The leaders of the G8 countries meeting in Huntsville, Ont., endorsed Prime Minister Stephen Harper’s signature Muskoka Initiative on maternal and infant health and pro-life leaders are cautiously optimistic that it will remain abortion-free despite loaded wording of the leaders’ statement.
On June 26, the G8 released a statement committing the world’s rich countries — Canada, the United States, France, Germany, Italy, Japan, and the United Kingdom — to support “key interventions along the continuum of care” from pre-pregnancy through to early childhood to improve maternal health and reduce child mortality. Despite the global economic uncertainty, the G8 promised new funding to help some of the world’s most vulnerable people.
For five months following Harper’s announcement in January, the government has been criticized for not including abortion as part of its maternal health program. The Conservative government resisted calls by the opposition parties, feminist groups, and even U.S. Secretary of State Hillary Clinton to fund abortion to help reduce premature maternal deaths. In March, Parliament narrowly voted down a Liberal motion to force the government to include abortion funding.
Indeed, the G8 statement does not include the word abortion, but does support the provision of “sexual and reproductive health care and services, including voluntary family planning.” Those are, as Terrence McKeegan of the Catholic Family and Human Rights Institute noted, sometimes code words to promote abortion.
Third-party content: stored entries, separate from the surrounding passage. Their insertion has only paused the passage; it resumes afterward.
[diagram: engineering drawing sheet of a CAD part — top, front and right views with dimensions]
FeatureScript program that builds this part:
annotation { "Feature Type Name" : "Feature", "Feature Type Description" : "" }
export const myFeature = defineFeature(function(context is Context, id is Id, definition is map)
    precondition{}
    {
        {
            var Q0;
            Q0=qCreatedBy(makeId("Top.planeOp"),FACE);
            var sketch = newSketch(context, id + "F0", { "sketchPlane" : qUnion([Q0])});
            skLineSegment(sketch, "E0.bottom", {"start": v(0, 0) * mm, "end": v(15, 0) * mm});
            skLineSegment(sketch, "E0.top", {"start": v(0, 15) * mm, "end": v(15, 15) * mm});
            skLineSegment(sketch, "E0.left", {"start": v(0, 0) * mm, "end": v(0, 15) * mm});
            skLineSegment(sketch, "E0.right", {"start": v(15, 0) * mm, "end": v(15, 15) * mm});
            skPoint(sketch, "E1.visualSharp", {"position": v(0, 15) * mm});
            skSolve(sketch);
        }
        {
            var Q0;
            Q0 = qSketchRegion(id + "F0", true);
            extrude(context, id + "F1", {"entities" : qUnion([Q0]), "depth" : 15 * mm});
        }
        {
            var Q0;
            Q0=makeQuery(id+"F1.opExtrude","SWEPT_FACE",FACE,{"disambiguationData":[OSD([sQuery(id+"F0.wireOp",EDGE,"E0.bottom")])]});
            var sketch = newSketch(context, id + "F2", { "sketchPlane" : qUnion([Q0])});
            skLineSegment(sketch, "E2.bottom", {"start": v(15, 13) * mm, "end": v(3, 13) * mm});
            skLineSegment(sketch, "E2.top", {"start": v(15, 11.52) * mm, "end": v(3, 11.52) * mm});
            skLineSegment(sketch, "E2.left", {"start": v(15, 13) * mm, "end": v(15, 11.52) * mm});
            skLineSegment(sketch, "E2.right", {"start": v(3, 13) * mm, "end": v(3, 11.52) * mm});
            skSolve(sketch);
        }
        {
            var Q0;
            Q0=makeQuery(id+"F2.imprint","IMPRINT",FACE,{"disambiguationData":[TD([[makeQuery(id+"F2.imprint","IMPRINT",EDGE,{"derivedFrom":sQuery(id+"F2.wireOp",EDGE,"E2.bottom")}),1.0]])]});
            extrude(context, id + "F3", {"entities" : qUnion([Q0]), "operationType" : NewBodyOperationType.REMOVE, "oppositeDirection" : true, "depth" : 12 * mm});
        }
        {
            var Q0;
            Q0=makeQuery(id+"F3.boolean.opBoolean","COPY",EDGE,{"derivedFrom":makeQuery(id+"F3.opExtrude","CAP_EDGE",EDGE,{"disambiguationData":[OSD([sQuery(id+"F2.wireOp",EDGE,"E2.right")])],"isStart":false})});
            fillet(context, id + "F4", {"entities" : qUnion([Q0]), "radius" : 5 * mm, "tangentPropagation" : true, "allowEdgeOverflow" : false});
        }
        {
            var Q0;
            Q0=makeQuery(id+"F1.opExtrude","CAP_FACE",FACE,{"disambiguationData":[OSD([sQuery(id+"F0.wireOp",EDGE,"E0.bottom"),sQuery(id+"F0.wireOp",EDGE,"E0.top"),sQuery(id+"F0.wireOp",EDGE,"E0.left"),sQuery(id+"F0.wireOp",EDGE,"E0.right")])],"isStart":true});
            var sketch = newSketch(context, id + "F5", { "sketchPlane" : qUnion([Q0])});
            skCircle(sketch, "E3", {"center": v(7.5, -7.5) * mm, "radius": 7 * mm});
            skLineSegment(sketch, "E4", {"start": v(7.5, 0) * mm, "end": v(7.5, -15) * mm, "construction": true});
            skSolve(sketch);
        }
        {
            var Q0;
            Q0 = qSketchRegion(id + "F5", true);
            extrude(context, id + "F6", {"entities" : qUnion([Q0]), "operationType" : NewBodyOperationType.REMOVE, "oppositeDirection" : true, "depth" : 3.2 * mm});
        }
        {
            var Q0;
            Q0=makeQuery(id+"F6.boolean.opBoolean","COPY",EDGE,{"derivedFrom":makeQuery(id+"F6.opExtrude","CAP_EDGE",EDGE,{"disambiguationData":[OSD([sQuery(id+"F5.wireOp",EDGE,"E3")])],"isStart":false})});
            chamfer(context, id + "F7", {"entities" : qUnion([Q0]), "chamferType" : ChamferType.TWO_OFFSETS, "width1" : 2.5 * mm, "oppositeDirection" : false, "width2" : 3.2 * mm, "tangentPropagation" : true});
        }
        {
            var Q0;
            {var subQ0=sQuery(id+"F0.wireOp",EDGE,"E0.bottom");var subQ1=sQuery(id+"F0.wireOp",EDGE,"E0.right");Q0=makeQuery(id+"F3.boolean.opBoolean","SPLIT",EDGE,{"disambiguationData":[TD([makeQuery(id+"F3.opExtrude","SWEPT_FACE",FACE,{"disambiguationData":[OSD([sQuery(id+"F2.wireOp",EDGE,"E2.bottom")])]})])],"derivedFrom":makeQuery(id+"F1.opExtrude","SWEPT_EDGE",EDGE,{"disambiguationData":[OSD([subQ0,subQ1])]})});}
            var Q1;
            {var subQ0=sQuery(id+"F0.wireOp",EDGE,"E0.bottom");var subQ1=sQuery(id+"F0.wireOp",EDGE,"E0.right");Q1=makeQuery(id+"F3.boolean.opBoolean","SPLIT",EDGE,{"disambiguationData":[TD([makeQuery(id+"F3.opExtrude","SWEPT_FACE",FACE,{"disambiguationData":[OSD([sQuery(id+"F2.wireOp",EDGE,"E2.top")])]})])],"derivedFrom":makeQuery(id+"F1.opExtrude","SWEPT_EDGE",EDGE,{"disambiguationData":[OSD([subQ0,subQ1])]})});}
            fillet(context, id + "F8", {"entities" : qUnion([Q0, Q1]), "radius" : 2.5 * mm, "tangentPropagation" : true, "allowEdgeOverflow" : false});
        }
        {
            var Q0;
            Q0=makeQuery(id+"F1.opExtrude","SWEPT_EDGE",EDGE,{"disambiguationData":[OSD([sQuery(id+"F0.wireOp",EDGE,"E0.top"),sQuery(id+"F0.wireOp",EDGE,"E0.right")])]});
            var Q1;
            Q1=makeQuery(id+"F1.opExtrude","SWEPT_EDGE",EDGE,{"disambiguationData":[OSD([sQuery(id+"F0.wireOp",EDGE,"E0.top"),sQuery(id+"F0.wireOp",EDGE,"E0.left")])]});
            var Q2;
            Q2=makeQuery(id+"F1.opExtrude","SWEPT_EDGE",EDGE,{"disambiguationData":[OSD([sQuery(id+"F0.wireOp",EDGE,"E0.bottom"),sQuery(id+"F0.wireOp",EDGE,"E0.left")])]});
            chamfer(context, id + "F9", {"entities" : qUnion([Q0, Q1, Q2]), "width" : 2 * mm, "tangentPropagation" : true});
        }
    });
Yet, he praised Harper for successfully “keeping references to abortion out of the final document.”
Jim Hughes, national president of Campaign Life Coalition and vice president of the International Right to Life Federation, told The Interim, said that language has in the past been used to promote abortion and that both CLC and IRLF will both monitor the maternal health project closely. He said he is “hopeful” that abortion will not be part of the initiative considering the federal government did not capitulate despite the intense political pressure for it inclusion. He said “abortion is not maternal health” and applauded the document’s focus on clean water, better sanitation, improved nutrition, and genuine obstetric care as the “correct path to help women in the developing world.”
Pro-abortion groups were incensed that the lack of specific reference to abortion. Cecile Richards, president of Planned Parenthood Federation of America, condemned Harper: “No effective maternal health improvements can occur without comprehensive reproductive health care, including access to safe and legal abortions.”
Le Devior reported that despite the domestic political hoopla about abortion in Canada leading up to the G8 meeting, “the various G8 countries did not seem to be obsessed with maternal health, in general, and with the question of abortion, in particular.”
Indeed, disappointingly to the prime minister, Canada is providing the lion’s share of funding for maternal health: $2.85 billion of the $5 billion committed over the next five years, including $1.1 billion in new funding, whereas the United States will contribute $1.3 billion over two years. Another $2.3 billion has been promised by non-G8 countries such as the Netherlands, and the Bill and Melinda Gates Foundation.